Botanic Gardens was first established in 1828.  With its unique glasshouses, collections of tropical plants, outdoor planting and mature trees the gardens have been enjoyed as a public park since 1895. There is an extensive rose garden and long herbaceous borders and the tree enthusiast can seek out the rare oaks planted in the 1880s, including the hornbeam-leafed oak. It is now venue for a wide range of events from band performances, pop concerts, and opera to enchanted illuminated evenings and the annual Garden Gourmet.

In 1998, the Ulster Museum, which includes Armagh County Museum, merged with the Ulster Folk and Transport Museum and the Ulster American Folk Park to form the National Museums and Galleries of Northern Ireland.
The Ulster Museum is located in the Botanical Gardens and has around 8,000 square metres of pblic display space, featuring material from collections of Fine Art and Applied Art, Archaeology, Ethnography, Local History, Industrial Archaeology, Botany, Zoology and Geology.

The Parliament Buildings, known as Stormont because of its location in the Stormont area, about 6 miles from Belfast, is the seat of the Northern Ireland Assembly and the Northern Ireland Executive. It previously housed the old Parliament of Northern Ireland, It is a very impressive building designed in the neo-classical style, with an exterior clad in Portland stone on a plinth of granite from the Mourne Mountains in County Down. The building is 365 feet wide and 90 feet high (to the top of the Britannia statue). The interior is based on the House of Commons in Westminster with a grand central meeting hall linking the two debating chambers. Tours are available by invitation of elected Members of the Assembly.

Belfast Castle towers 400 feet above sea level. Designed by Lanyon, Lynn and Lanyon in Scottish Baronial style and built with sandstone for the third Marquis of Donegall in 1870. Situated high up on the slopes of Cave Hill in North Belfast the castle and grounds were presented to the City of Belfast in 1934.
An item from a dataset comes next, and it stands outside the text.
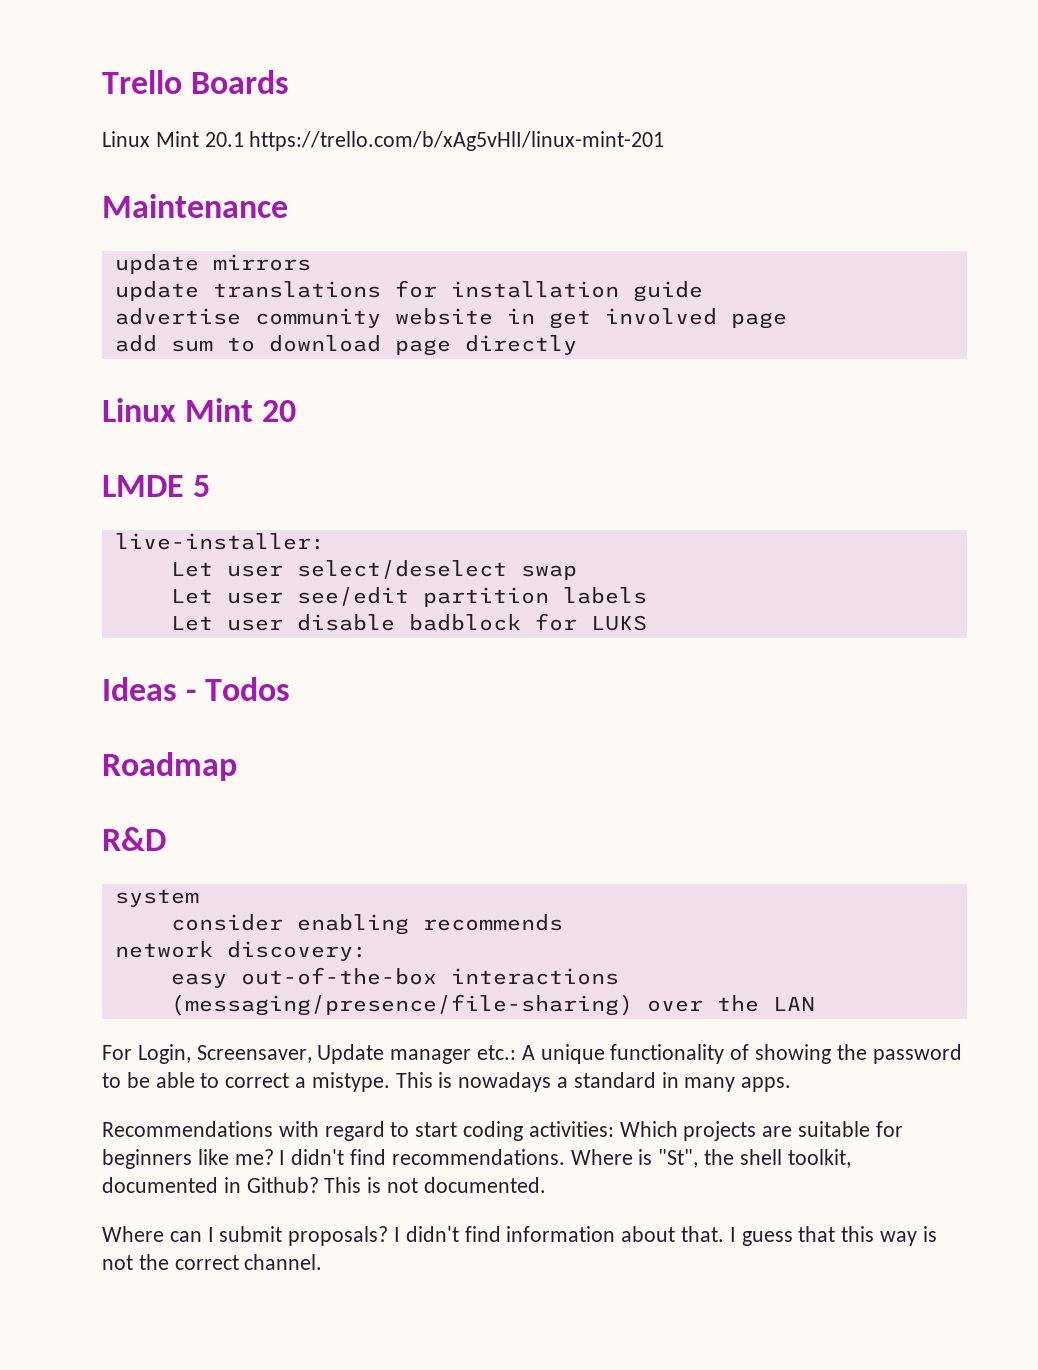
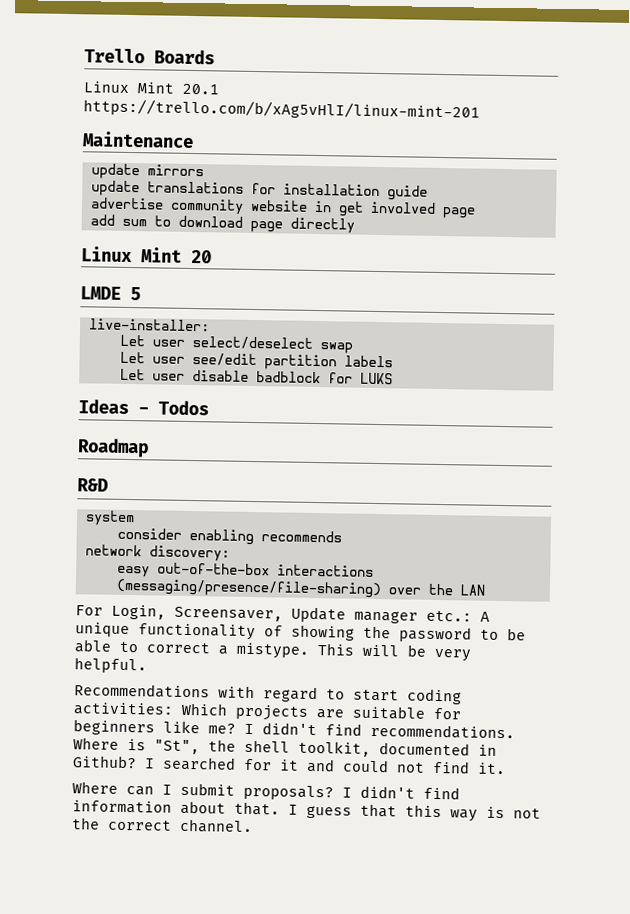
[438,1072,792,1092] is nowadays a standard in many apps. -> [362,644,471,662] [74,657,147,674] will be very helpful.
[324,1177,546,1193] This is not documented. -> [144,756,506,775] I searched for it and could not find it.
If time is limited I suggest a tour by open-top bus, black taxi, walking or boat.

Famous People

  • Sir James Galway grew up in a small house in North Belfast. It was a very musical household. His father James, a riveter with Harland and Wolff, was a talented piano-accordion player and he had learned the flute from his own father also called James.
  • Born Clive Staples Lewis on November 29 1898 in Belfast, his fictional work included The Screwtape Letters, The Chronicles of Narnia and The Space Trilogy.
  • Mary McAleese President of Ireland is not the only state president to have been born in Belfast.
  • Chaim Herzog, 6th President of Israel from 1983 to 1993 was born at Clifton Park Avenue the son of a Belfast Rabbi.
  • Sir James Martin invented the aircraft ejector seat at Shorts Aircraft Factory it pioneered Vertical Take Off and Landing (VTOL) aircrafts in the 50’s.
  • George Best lived in Cregagh, he spent every waking moment kicking a ball. The rest is history.